Task statement =>
Only the stretch of the listing below that runs from the line with "FIGURE 1 | Oxymatrine" through the line with "Figure 6: SEM" is to be printed, exactly and with both ends.

Provided data =>
+++

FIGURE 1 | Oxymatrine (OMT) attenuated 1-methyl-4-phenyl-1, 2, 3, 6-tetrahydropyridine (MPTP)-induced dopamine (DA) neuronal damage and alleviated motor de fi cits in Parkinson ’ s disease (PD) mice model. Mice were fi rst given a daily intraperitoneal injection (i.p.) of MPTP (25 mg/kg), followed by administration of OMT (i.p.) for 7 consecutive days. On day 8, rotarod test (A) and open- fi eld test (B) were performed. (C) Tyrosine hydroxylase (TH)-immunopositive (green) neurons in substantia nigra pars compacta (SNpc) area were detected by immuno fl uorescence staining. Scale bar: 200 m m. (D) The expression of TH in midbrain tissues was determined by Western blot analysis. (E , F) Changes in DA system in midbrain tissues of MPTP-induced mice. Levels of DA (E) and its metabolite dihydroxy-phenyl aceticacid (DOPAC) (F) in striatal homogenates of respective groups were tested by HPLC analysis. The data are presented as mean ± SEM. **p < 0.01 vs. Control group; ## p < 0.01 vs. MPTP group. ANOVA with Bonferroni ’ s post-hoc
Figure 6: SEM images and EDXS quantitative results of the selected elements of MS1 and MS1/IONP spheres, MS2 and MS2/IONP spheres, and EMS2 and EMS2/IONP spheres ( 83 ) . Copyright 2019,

+++

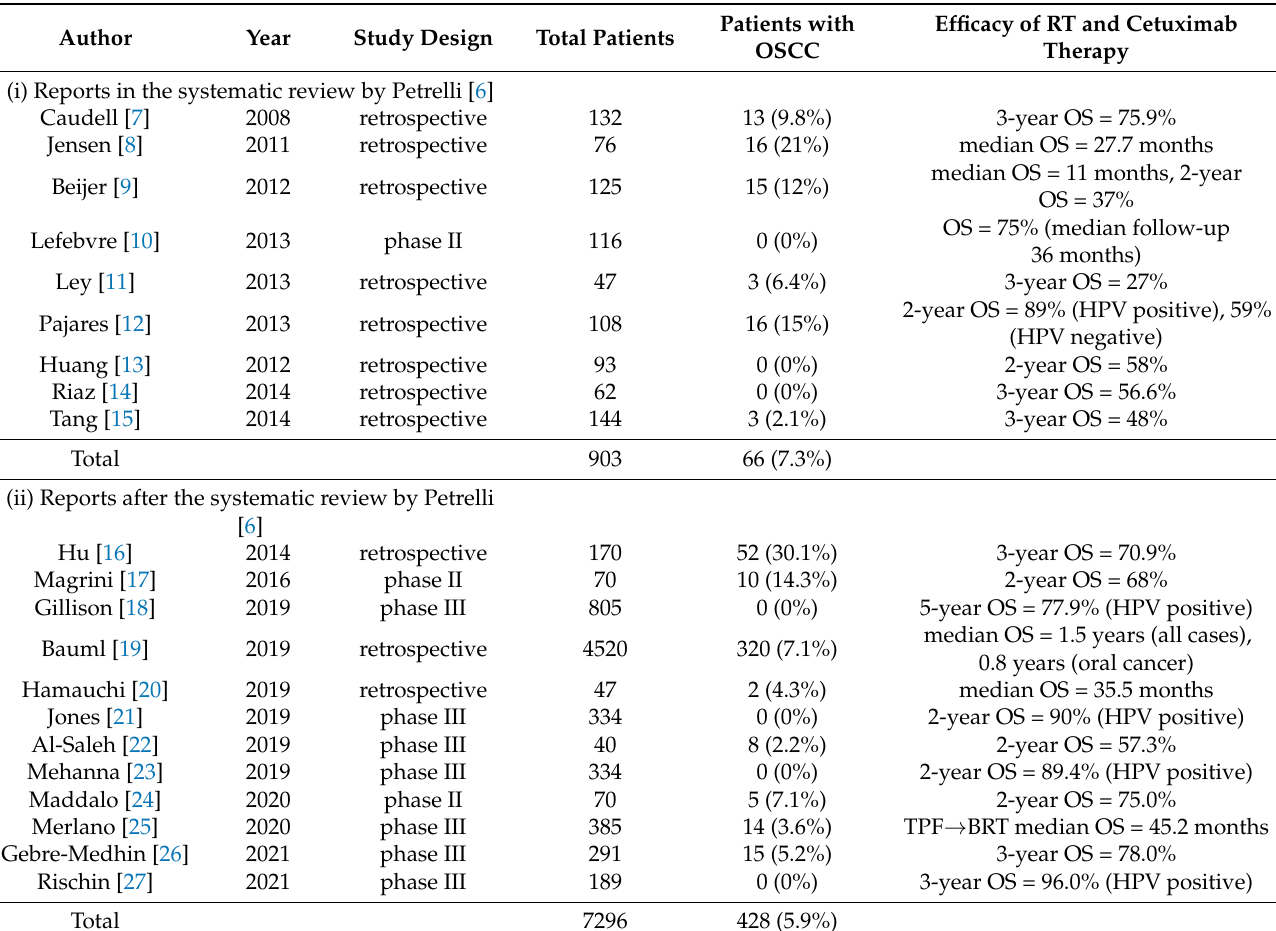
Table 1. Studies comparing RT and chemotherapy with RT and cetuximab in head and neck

+++

Solved exercise =>
FIGURE 1 | Oxymatrine (OMT) attenuated 1-methyl-4-phenyl-1, 2, 3, 6-tetrahydropyridine (MPTP)-induced dopamine (DA) neuronal damage and alleviated motor de fi cits in Parkinson ’ s disease (PD) mice model. Mice were fi rst given a daily intraperitoneal injection (i.p.) of MPTP (25 mg/kg), followed by administration of OMT (i.p.) for 7 consecutive days. On day 8, rotarod test (A) and open- fi eld test (B) were performed. (C) Tyrosine hydroxylase (TH)-immunopositive (green) neurons in substantia nigra pars compacta (SNpc) area were detected by immuno fl uorescence staining. Scale bar: 200 m m. (D) The expression of TH in midbrain tissues was determined by Western blot analysis. (E , F) Changes in DA system in midbrain tissues of MPTP-induced mice. Levels of DA (E) and its metabolite dihydroxy-phenyl aceticacid (DOPAC) (F) in striatal homogenates of respective groups were tested by HPLC analysis. The data are presented as mean ± SEM. **p < 0.01 vs. Control group; ## p < 0.01 vs. MPTP group. ANOVA with Bonferroni ’ s post-hoc
Figure 6: SEM images and EDXS quantitative results of the selected elements of MS1 and MS1/IONP spheres, MS2 and MS2/IONP spheres, and EMS2 and EMS2/IONP spheres ( 83 ) . Copyright 2019,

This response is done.